▸ Travail à faire:
- 1) Relevez dans l'extrait les pseudonymes des participants dont le message contient du texte, en citant chacun une seule fois.
- 2) Traduisez en anglais cette phrase de l'extrait : « Une fois le film lancé, l'applicatif propose comme sortie, soit l'écran du mac soit l'Apple TV. »

▸ Extrait:
****************************************
# Film sur Nas avec Apple TV ?



## yannouille11 (13 Septembre 2015)

bonjour.

Voilà, je sais pas si c'est possible, mais j'aimerais mettre des films sur mon disque dur NAS et les lires sur l'Apple Tv ? Mais comment faire ? Pour que l'Apple Tv détecte les films et qu'il détecte le NAS ? Et pouvoir lire les films ?

Merci


----------



## Draillib (28 Septembre 2015)

Pour l'atv3 Plex serveur sur ton nas et plex connect pour l'atv
Pour l'atv2 Meme solution ou jailbreak + installation de l'application infuse.


----------



## jujulianos (28 Septembre 2015)

Sinon délocaliser la bibliothèque itunes sur ton nas, et se servir du partage à domicile.


----------



## lolipale (5 Octobre 2015)

Ben ... Ca dépend aussi du NAS !
Synology (DSM 5.2) permet cela via l'application Serveur Multimedia
Une fois le film lancé, l'applicatif propose comme sortie, soit l'écran du mac soit l'Apple TV.


----------



## jujulianos (5 Octobre 2015)

Tu n'es pas obligé d'utiliser l'application serveur multimédia, comme je le disais délocaliser sa bibliothèque la pointer à partir d'itunes et utiliser le partage à domicile, comme ça on peut accéder à sa bibliothèque depuis l'apple TV et lancer la lecture directement.


----------



## squall23 (7 Février 2016)
****************************************
▸ Liste fournie:
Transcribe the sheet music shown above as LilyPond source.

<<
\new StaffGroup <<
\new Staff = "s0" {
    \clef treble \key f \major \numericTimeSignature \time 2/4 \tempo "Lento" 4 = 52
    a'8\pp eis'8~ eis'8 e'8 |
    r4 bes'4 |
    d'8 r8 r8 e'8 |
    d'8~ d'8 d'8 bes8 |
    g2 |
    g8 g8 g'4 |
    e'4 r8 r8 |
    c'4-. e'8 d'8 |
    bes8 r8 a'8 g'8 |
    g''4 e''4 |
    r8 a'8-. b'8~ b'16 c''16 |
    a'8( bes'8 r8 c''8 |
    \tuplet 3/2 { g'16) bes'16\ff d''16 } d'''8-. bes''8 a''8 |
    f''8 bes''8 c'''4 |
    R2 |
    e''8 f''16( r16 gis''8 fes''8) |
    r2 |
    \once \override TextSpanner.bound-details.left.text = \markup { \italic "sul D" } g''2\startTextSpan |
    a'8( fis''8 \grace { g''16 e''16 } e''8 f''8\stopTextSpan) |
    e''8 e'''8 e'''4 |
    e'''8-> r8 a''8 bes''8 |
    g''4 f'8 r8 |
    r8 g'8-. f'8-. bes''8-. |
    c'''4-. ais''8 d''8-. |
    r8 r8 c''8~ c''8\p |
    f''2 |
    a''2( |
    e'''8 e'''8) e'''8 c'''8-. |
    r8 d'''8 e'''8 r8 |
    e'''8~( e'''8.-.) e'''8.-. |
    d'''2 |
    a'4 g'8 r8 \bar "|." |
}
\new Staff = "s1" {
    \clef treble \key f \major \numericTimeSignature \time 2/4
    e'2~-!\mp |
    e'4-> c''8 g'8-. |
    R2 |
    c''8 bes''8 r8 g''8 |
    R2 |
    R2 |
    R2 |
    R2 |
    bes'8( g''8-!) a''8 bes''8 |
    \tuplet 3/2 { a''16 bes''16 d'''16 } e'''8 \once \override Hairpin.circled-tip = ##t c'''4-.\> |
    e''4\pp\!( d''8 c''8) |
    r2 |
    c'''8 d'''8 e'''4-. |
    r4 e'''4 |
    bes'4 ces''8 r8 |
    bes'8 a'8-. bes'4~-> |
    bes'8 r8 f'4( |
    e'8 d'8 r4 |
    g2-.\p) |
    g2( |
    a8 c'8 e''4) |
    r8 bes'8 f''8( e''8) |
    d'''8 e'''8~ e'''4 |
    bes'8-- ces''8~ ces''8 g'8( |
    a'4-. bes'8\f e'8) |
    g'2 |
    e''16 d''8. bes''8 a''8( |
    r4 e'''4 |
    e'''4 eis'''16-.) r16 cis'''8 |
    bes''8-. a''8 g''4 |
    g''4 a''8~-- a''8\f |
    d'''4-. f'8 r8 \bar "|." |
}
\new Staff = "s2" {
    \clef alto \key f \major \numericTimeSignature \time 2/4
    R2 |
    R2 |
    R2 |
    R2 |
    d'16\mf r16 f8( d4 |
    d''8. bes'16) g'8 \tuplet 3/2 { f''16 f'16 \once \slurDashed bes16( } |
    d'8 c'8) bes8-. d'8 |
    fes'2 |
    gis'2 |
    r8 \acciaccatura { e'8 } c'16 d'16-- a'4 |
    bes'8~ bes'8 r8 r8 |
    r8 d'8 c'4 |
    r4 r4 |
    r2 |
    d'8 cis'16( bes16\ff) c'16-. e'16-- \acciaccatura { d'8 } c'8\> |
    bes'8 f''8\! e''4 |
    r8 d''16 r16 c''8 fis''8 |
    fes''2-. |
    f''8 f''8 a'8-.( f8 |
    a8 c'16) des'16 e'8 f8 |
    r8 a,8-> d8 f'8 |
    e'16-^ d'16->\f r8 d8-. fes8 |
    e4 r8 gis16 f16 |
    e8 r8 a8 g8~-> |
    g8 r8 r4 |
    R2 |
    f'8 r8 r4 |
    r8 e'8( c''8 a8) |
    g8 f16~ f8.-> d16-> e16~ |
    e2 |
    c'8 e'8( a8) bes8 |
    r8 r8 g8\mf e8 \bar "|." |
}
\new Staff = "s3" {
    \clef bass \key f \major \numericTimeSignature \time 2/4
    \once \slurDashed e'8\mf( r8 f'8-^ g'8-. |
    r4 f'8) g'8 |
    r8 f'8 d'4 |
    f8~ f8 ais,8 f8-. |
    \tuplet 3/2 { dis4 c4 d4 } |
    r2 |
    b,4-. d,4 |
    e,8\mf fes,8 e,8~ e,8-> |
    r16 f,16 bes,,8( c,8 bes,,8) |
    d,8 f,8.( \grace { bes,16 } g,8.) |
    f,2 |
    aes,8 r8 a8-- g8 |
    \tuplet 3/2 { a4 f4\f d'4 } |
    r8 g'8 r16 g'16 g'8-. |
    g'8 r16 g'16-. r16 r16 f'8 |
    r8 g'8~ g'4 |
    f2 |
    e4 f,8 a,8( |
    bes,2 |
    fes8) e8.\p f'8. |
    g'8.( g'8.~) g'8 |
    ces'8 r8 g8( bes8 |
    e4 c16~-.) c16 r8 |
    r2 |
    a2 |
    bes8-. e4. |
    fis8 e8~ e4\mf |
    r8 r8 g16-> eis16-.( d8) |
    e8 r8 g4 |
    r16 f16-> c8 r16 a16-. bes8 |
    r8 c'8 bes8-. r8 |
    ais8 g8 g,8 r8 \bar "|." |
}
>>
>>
****************************************
▸ Réponses de l'exercice:
- 1) yannouille11, Draillib, jujulianos, lolipale

- 2) Once the movie is started, the application offers as output either the Mac's screen or the Apple TV.